** Opening TASK MATERIAL block **
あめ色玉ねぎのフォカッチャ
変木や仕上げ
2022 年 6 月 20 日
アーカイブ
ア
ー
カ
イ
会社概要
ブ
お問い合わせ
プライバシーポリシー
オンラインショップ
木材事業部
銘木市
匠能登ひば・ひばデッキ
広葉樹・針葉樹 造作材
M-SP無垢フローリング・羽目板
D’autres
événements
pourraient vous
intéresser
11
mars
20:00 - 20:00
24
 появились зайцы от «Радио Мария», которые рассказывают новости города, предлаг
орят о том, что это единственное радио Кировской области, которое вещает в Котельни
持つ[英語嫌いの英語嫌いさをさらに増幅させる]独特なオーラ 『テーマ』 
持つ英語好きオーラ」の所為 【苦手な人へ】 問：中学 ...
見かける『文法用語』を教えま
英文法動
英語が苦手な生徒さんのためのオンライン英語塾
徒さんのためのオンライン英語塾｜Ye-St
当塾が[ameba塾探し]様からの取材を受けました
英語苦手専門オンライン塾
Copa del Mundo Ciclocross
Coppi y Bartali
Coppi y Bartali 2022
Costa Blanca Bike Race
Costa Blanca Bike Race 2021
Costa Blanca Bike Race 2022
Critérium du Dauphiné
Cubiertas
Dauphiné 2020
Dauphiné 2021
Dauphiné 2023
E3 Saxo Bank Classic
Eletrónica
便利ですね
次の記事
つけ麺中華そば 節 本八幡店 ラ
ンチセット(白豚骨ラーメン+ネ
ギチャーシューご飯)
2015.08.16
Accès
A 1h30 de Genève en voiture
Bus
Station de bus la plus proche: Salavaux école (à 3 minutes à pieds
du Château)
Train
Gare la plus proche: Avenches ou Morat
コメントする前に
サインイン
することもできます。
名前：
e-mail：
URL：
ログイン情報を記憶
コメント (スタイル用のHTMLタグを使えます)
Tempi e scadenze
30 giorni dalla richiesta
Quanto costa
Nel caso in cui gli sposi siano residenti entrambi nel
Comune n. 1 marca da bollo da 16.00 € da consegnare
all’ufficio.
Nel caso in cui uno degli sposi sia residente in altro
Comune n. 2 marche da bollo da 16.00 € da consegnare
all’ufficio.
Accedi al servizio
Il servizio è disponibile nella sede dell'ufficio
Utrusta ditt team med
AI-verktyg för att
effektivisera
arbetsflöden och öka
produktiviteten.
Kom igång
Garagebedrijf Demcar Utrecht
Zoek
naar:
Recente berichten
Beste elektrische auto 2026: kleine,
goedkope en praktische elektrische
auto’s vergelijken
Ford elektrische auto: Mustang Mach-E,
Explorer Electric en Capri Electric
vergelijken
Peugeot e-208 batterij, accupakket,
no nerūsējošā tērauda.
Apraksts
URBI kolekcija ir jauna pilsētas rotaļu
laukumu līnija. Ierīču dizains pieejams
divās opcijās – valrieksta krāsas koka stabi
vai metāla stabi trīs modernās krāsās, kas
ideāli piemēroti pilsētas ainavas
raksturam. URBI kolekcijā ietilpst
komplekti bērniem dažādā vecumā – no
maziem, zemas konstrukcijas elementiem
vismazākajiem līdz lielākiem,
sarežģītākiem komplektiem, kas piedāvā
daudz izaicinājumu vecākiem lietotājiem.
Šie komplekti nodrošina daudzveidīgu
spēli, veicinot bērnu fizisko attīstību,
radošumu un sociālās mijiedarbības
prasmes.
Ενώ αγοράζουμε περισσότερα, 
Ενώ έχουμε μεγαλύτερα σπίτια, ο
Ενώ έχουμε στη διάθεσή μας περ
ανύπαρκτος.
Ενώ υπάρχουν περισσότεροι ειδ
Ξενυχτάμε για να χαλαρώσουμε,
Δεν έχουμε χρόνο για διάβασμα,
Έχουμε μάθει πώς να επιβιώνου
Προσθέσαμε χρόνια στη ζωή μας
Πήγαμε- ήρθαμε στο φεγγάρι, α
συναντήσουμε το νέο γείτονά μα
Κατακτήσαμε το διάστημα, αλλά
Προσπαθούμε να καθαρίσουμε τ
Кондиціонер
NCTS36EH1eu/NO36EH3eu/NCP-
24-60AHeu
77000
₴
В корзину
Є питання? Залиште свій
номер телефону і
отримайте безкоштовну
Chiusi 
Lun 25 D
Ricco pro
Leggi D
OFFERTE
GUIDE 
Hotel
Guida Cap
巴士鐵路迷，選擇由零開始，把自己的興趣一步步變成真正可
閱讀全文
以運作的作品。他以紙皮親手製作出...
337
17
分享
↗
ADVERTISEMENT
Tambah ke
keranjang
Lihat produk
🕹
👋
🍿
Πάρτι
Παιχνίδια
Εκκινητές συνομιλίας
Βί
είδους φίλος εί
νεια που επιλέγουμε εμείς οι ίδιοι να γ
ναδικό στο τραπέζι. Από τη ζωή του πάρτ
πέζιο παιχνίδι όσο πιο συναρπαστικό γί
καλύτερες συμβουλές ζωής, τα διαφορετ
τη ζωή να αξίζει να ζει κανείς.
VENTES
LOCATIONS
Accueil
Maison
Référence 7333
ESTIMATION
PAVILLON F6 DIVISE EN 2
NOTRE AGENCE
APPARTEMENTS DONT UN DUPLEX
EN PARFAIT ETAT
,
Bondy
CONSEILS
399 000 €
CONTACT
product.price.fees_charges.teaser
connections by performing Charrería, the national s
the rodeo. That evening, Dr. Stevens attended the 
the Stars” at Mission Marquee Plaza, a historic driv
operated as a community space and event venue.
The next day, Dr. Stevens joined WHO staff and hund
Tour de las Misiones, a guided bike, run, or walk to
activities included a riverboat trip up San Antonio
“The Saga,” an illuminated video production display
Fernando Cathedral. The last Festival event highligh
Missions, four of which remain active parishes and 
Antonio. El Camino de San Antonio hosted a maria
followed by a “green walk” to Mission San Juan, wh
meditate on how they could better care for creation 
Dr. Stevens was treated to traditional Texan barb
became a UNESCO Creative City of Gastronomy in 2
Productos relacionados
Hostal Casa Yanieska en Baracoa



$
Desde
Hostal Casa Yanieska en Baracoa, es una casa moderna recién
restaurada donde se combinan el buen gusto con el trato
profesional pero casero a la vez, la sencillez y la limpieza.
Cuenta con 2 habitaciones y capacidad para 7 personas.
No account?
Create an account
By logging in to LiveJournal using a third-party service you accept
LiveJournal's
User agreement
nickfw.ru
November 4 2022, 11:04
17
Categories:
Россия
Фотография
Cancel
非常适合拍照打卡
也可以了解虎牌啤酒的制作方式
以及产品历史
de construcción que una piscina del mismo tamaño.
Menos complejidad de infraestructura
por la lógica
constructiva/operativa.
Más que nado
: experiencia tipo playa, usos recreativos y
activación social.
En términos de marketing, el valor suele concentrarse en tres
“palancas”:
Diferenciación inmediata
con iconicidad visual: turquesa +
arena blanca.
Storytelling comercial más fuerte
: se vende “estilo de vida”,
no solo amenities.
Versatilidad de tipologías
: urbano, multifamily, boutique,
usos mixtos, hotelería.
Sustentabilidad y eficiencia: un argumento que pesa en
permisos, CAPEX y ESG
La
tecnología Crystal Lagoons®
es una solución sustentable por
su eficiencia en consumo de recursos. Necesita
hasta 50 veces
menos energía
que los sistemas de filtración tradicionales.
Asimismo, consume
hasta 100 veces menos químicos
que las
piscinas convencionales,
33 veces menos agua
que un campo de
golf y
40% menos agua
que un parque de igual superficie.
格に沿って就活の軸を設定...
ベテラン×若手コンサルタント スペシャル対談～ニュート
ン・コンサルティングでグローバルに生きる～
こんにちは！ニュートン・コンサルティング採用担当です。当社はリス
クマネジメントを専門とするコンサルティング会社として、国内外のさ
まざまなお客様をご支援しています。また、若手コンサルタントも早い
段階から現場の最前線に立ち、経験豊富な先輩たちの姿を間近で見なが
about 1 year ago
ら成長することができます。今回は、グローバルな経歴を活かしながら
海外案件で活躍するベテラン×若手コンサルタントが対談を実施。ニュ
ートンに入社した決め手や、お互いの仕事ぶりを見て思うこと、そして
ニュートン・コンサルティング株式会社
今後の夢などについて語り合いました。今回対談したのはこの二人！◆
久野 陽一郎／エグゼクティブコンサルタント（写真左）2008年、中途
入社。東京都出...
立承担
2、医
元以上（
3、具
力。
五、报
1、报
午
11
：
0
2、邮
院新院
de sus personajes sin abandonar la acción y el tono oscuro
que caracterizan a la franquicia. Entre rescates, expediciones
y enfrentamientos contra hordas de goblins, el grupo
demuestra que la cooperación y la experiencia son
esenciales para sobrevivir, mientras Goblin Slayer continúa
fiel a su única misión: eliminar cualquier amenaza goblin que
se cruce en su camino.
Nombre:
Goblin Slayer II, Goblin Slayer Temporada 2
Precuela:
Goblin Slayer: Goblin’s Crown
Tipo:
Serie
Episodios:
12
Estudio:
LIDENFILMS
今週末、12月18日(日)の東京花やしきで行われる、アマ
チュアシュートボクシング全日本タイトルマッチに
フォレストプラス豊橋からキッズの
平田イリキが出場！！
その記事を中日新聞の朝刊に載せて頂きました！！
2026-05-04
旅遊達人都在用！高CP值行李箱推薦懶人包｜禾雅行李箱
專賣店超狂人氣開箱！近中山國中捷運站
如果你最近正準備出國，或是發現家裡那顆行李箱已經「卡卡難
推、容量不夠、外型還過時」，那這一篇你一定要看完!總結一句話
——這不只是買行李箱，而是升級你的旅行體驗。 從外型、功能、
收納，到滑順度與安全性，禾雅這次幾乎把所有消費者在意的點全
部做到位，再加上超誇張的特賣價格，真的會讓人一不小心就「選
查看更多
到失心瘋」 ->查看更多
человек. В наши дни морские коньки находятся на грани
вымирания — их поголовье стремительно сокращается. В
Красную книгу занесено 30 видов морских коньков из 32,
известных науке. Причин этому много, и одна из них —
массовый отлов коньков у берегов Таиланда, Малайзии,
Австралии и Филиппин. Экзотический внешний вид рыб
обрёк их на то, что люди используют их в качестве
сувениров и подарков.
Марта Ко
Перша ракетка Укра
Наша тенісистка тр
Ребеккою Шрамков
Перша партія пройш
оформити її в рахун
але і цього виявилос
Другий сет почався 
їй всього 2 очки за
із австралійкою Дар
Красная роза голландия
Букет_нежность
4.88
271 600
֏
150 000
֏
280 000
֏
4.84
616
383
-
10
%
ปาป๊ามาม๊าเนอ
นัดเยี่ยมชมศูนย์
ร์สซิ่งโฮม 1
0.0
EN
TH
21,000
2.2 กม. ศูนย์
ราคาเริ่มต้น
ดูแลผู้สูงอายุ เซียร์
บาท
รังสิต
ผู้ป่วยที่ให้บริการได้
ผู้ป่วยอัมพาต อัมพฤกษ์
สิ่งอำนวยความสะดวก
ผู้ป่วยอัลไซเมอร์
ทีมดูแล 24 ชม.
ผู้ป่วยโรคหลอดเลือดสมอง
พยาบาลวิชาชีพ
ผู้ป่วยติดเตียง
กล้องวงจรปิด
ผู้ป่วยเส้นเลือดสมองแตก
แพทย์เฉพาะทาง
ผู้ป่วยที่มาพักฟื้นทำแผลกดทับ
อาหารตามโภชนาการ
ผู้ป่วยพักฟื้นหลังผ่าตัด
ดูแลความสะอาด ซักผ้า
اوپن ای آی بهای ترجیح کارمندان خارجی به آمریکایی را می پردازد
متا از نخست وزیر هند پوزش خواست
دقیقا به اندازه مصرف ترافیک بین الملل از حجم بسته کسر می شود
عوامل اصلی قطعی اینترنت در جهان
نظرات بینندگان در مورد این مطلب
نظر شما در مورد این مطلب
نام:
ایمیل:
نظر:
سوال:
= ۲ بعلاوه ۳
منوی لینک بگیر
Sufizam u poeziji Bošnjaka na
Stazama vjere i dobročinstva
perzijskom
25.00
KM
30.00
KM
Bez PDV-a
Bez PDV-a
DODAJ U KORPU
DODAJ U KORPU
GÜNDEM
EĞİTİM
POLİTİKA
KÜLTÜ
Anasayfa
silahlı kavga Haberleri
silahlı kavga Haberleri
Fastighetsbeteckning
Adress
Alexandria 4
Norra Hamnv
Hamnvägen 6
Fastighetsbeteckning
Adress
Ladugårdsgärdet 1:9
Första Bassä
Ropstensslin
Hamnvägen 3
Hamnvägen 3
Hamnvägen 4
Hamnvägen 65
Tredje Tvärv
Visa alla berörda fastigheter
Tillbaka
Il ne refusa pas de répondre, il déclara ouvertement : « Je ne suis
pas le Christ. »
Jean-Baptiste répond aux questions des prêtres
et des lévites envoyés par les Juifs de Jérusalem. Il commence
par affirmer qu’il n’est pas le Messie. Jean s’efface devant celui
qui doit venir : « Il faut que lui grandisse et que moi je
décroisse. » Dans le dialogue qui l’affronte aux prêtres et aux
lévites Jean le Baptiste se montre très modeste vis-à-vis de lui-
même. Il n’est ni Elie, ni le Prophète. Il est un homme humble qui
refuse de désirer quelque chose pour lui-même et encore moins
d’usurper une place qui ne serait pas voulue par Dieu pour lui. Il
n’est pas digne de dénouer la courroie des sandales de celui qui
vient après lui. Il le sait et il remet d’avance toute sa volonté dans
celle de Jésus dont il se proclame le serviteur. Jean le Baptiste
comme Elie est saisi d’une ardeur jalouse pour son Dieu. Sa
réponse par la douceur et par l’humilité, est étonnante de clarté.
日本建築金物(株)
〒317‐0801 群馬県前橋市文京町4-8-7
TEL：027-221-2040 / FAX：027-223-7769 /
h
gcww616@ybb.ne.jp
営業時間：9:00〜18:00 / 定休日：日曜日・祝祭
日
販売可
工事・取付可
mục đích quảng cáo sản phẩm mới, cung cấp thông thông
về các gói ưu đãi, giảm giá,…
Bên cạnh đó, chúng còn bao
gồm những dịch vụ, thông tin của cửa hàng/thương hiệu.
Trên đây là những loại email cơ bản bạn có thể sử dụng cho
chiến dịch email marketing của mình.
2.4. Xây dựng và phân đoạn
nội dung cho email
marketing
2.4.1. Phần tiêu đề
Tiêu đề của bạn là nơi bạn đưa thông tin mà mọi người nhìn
** Closing TASK MATERIAL block **
Pick out every line above that holds the word "consegnare" and copy it.

TASK RESPONSE ::
Comune n. 1 marca da bollo da 16.00 € da consegnare
Comune n. 2 marche da bollo da 16.00 € da consegnare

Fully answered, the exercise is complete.